→ Job: Reproduce the text lines in each of these rows verbatim, leaving out the pictures.

→ Extracted page text data:
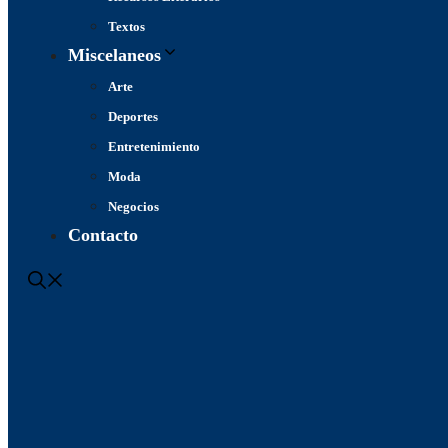
Textos
Miscelaneos
Arte
Deportes
Entretenimiento
Moda
Negocios
Contacto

→ Response for this exercise:
Textos
Miscelaneos
Arte
Deportes
Entretenimiento
Moda
Negocios
Contacto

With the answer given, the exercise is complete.